Please output every line of text in the records below as a numbered list, leaving out blank lines and the pictures.

(RECORDS SUPPLIED)

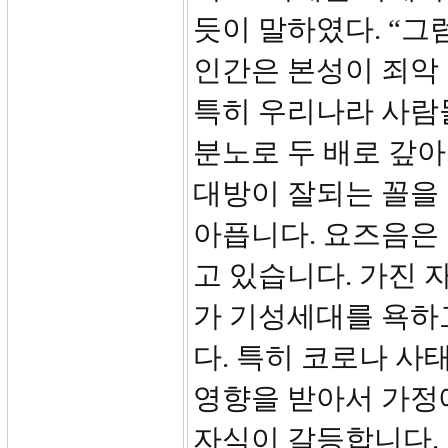
듯이 말하였다. “그럼
인간은 본성이 죄악
특히 우리나라 사람
분노로 두 배로 갚아
대방이 잘되는 꼴을 
아픕니다. 요즈음은 
고 있습니다. 가진 
가 기성세대를 욕하
다. 특히 코로나 사
영향을 받아서 가정
자식이 갈등합니다.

(End RECORDS SUPPLIED)

▸ WRITTEN REPLY
1. 듯이 말하였다. “그럼
2. 인간은 본성이 죄악
3. 특히 우리나라 사람
4. 분노로 두 배로 갚아
5. 대방이 잘되는 꼴을 
6. 아픕니다. 요즈음은 
7. 고 있습니다. 가진 
8. 가 기성세대를 욕하
9. 다. 특히 코로나 사
10. 영향을 받아서 가정
11. 자식이 갈등합니다.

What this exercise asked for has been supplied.